The iconic Honus Wagner T206 baseball card has regained its throne as the most expensive sports trading card ever sold after going for $6.6 million in an auction Sunday night.
Darren Rovell of the Action Network reported the Wagner T206 is exceedingly rare, with only three graded by SGC and four by PSA of equal or higher quality, which is why it was able to break the record despite an otherwise mundane grade of a three out of 10.
Here's the updated top five sports trading values, via Rovell:
1. Honus Wagner (T206, $6.6 million)
T-2. Mickey Mantle (1952 Topps, $5.2 million)
T-2. LeBron James (2003-04 Upper Deck Rookie Patch Autograph; $5.2 million)
4. Luka Doncic (1:1 Logoman Autograph, $4.6 million)

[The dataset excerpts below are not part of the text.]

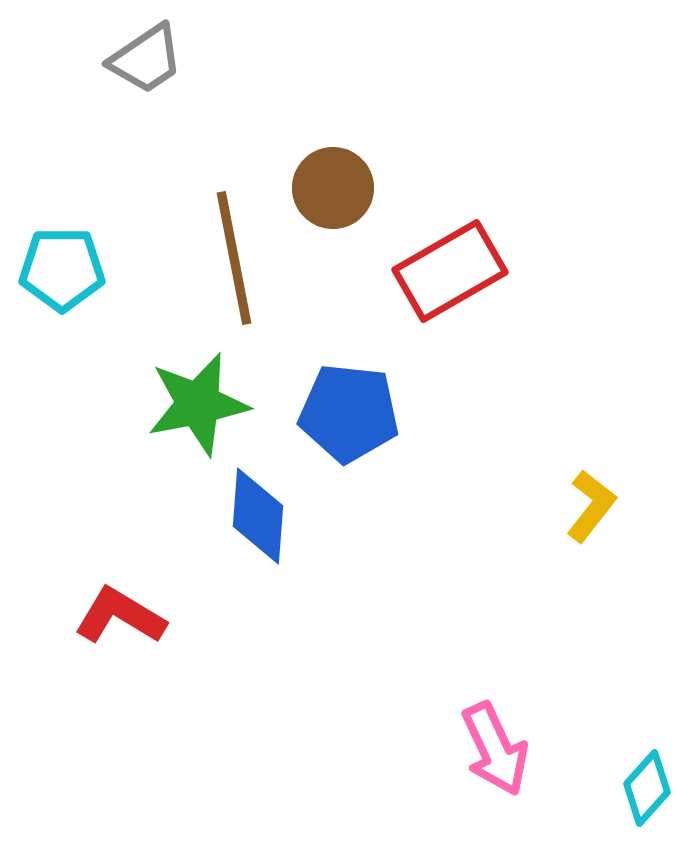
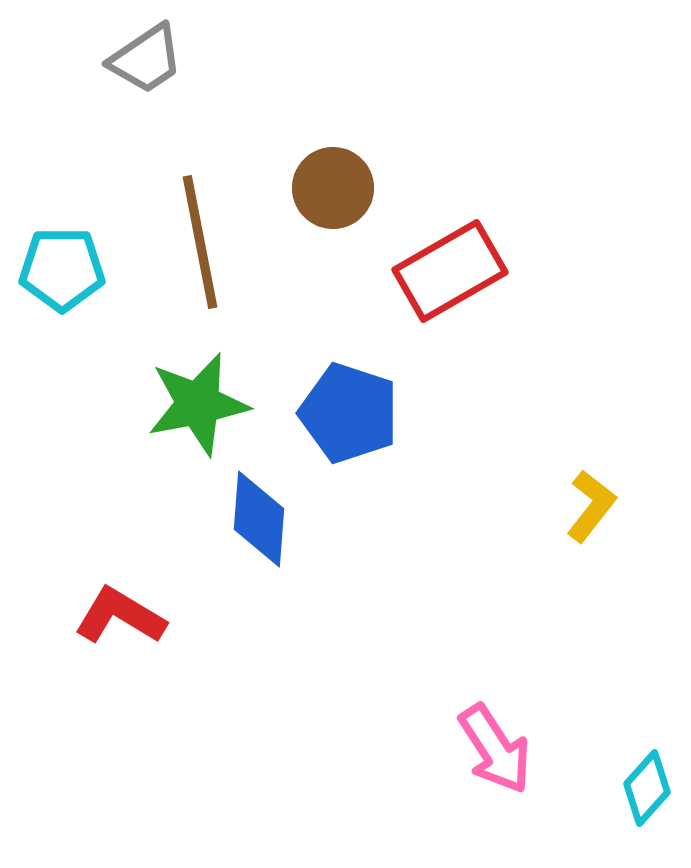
brown line: moved 34 px left, 16 px up
blue pentagon: rotated 12 degrees clockwise
blue diamond: moved 1 px right, 3 px down
pink arrow: rotated 8 degrees counterclockwise
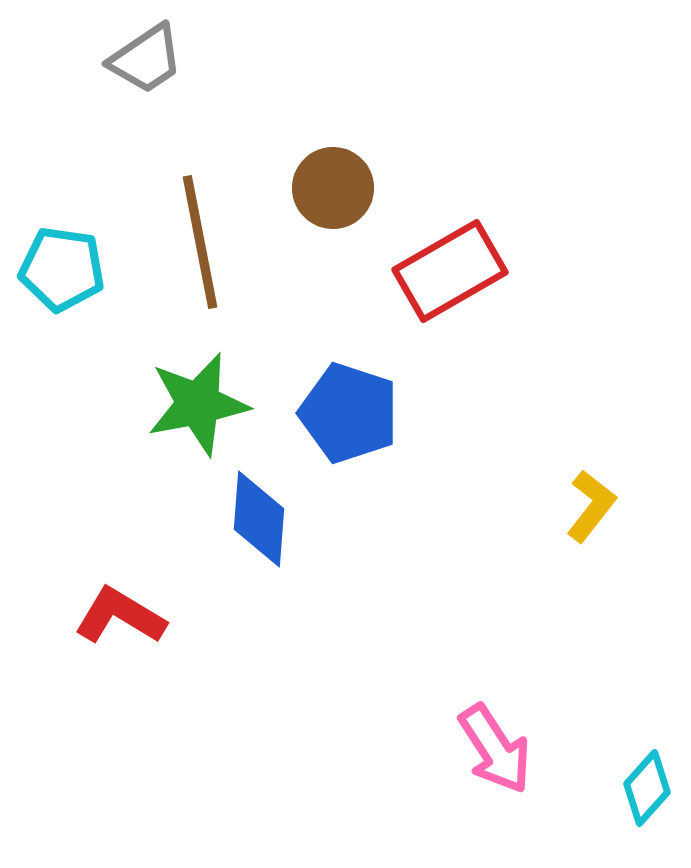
cyan pentagon: rotated 8 degrees clockwise
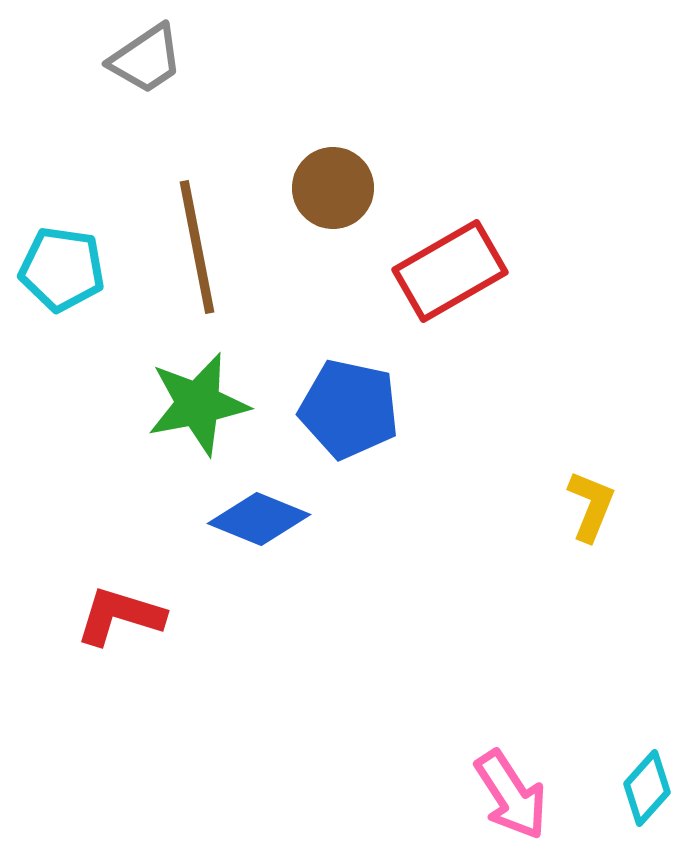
brown line: moved 3 px left, 5 px down
blue pentagon: moved 4 px up; rotated 6 degrees counterclockwise
yellow L-shape: rotated 16 degrees counterclockwise
blue diamond: rotated 72 degrees counterclockwise
red L-shape: rotated 14 degrees counterclockwise
pink arrow: moved 16 px right, 46 px down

5. Patrick Mahomes (2017 Rookie Auto BGS 8.5; $4.3 million)
Other Wagner T206 cards also hold the No. 7 ($3.75 million), No. 9 ($3.7 million) and No. 10 ($3.1 million) spots on the all-time list.
Author Dave Jamieson, who wrote a book on trading cards as collectibles, told ESPN's Dan Hajducky and Tisha Thompson the fact the card is nearly undisputed as the most valuable baseball card has helped it remain ultra coveted over the years.

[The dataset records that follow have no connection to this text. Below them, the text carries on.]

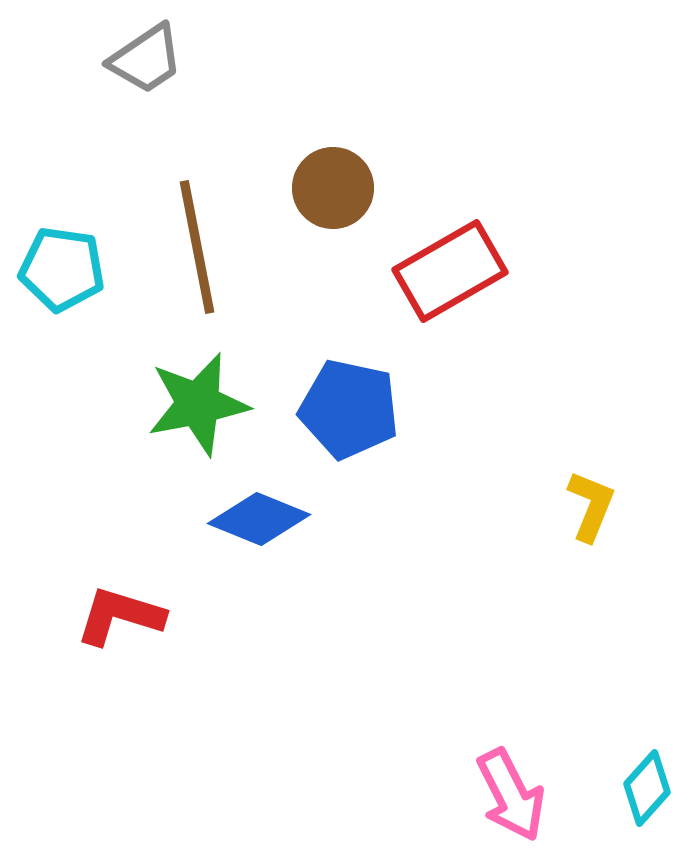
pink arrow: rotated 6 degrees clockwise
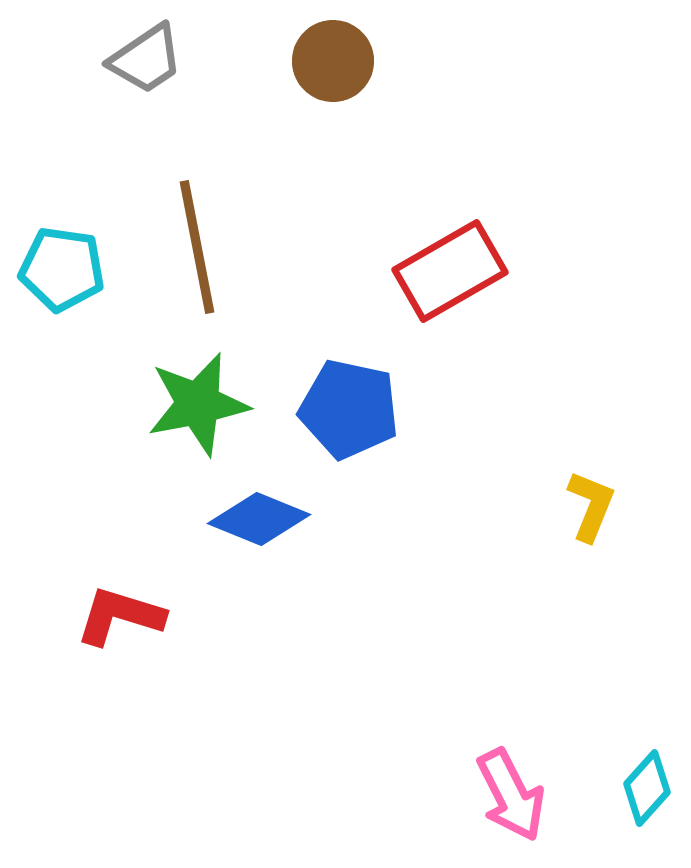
brown circle: moved 127 px up
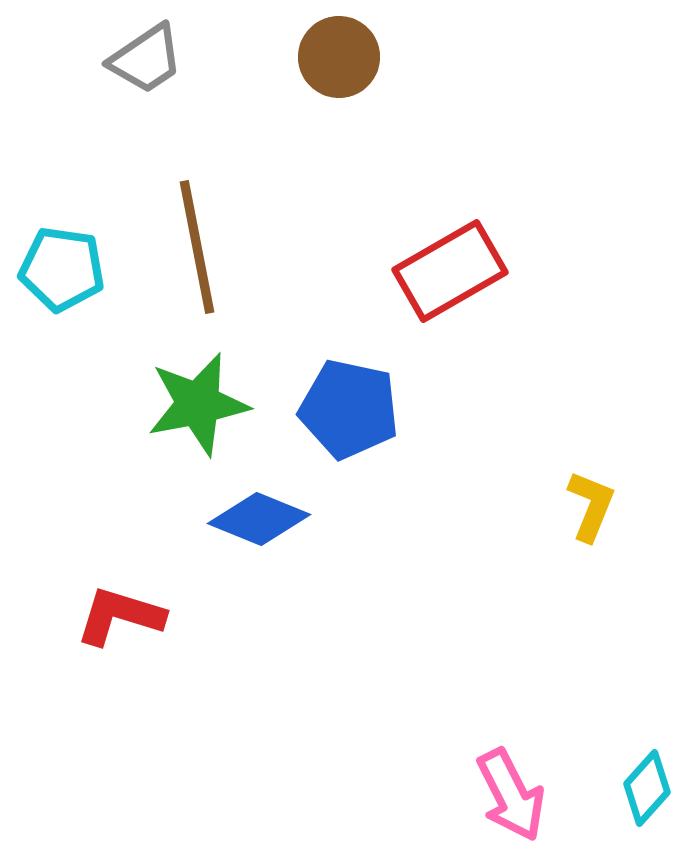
brown circle: moved 6 px right, 4 px up
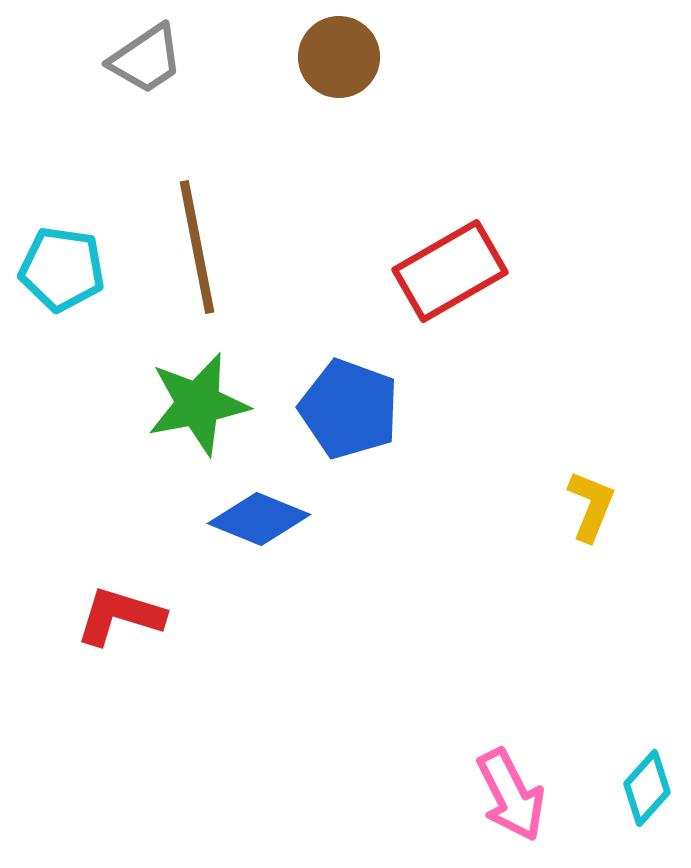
blue pentagon: rotated 8 degrees clockwise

"Something Michael Gidwitz, who sold the first million-dollar Wagner, said that made an impression on me was how, in fine art, if you ask a bunch of modern art curators, 'What's the greatest work of modern art?' they all have different opinions," Jamieson said. "There's not much discussion when it comes to baseball cards: It's the T206 Wagner."
In addition, the trading card industry has gone through a resurgent boom throughout the COVID-19 pandemic, both in terms of sports cards and other collectible cards such as Pokemon.
One of the most intriguing questions was whether the Wagner card could survive another test of its longstanding value as more people entered the hobby, and cards featuring other players from other eras like Mantle or modern-day stars like James, Tom Brady and Mahomes started to receive more interest.
The answer for the T206 featuring the eight-time NL batting champion and 1909 World Series winner with the Pittsburgh Pirates is yes.